Refactor: Move return_hidden_states to the generate input (#3985)

Co-authored-by: Beichen-Ma <mabeichen12@gmail.com>
2025-03-01 20:51:29 -05:00
parent 18bb216c28
commit 40782f05d7
12 changed files with 54 additions and 44 deletions
--- a/docs/backend/sampling_params.md
+++ b/docs/backend/sampling_params.md
@@ -17,6 +17,7 @@ The `/generate` endpoint accepts the following parameters in JSON format.
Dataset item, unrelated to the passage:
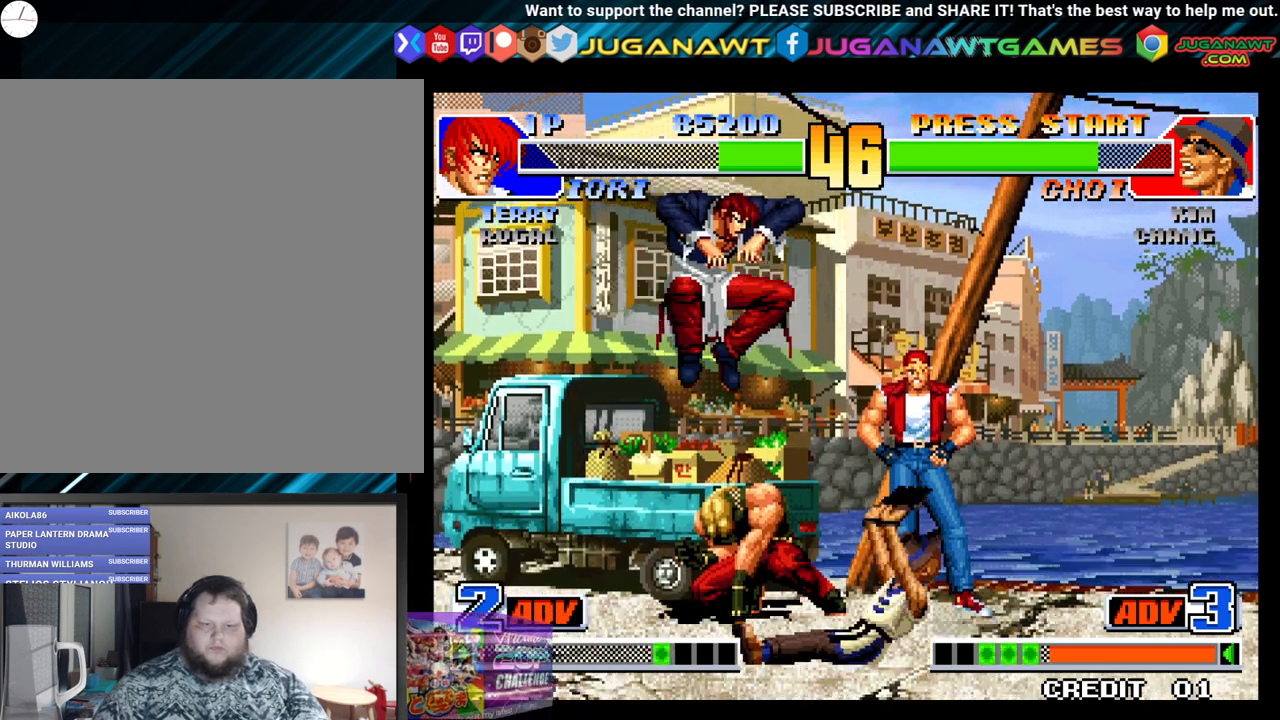
{"buttons": [], "left_stick": "center", "right_stick": "center", "events": [[17, "DPAD_DOWN", "down"], [67, "DPAD_LEFT", "up"], [67, "Y", "up"], [83, "DPAD_RIGHT", "down"], [133, "DPAD_DOWN", "up"], [217, "DPAD_DOWN", "down"], [217, "DPAD_LEFT", "down"], [217, "DPAD_RIGHT", "up"], [300, "DPAD_DOWN", "up"], [317, "X", "down"], [383, "DPAD_LEFT", "up"], [450, "X", "up"]]}
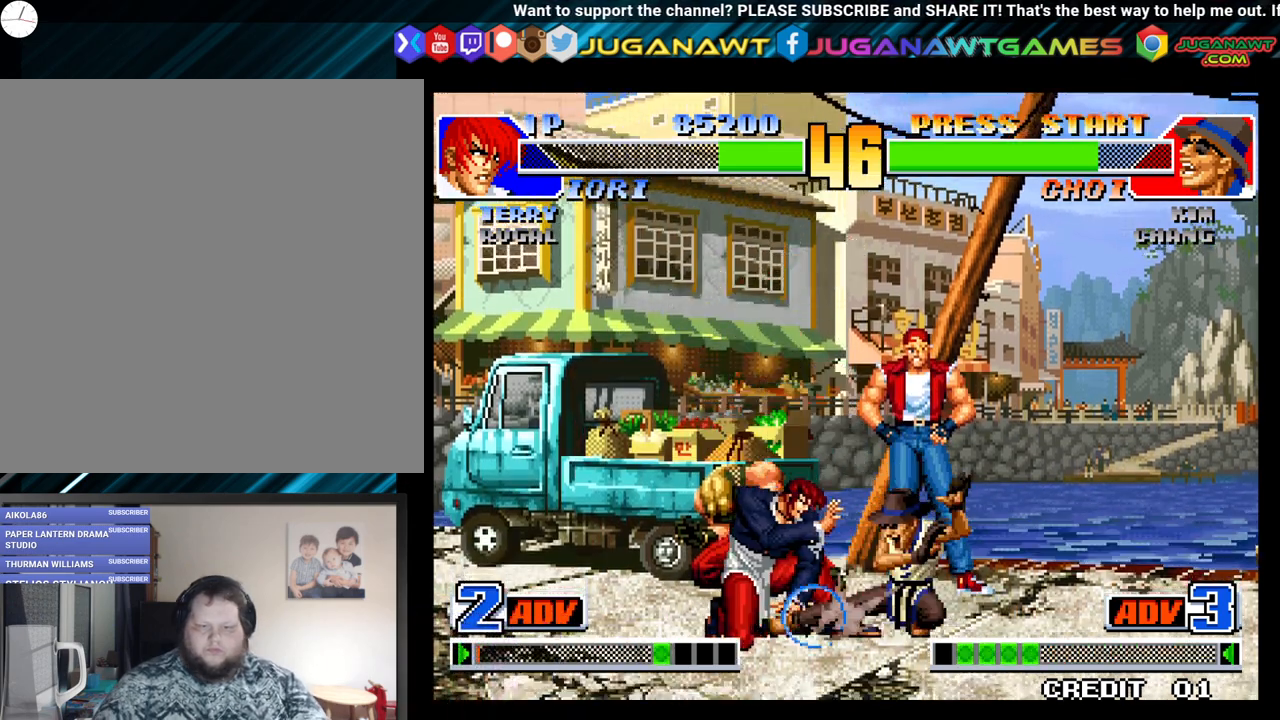
{"buttons": ["X", "DPAD_DOWN", "DPAD_LEFT"], "left_stick": "center", "right_stick": "center", "events": [[200, "X", "down"], [267, "DPAD_LEFT", "down"], [317, "DPAD_DOWN", "down"], [333, "X", "up"], [367, "DPAD_LEFT", "up"], [433, "X", "down"], [500, "DPAD_LEFT", "down"]]}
For in
 * `stream`: Whether to stream the output. `bool = False`
 * `lora_path`: Path to LoRA weights. `Optional[Union[List[Optional[str]], Optional[str]]] = None`
 * `custom_logit_processor`: Custom logit processor for advanced sampling control. For usage see below. `Optional[Union[List[Optional[str]], str]] = None`
+* `return_hidden_states`: Whether to return hidden states of the model. Note that each time it changes, the cuda graph will be recaptured, which might lead to a performance hit. See the [examples](https://github.com/sgl-project/sglang/blob/main/examples/runtime/engine/hidden_states.py) for more information. `bool = False`

 ## Sampling params

@@ -55,8 +56,6 @@ Please refer to our dedicated guide on [constrained decoding](https://docs.sglan
 * `ignore_eos`: Don't stop generation when EOS token is sampled. `bool = False`
 * `skip_special_tokens`: Remove special tokens during decoding. `bool = True`
 * `custom_params`: Used when employing `CustomLogitProcessor`. For usage see below. `Optional[List[Optional[Dict[str, Any]]]] = None`
-* `return_hidden_states`: Whether to return hidden states of the model. Note that each time it changes, the cuda graph will be recaptured, which might lead to a performance hit. See the [examples](https://github.com/sgl-project/sglang/blob/main/examples/runtime/engine/hidden_states.py) for more information. `bool = False`
-

 ### Custom Logit Processor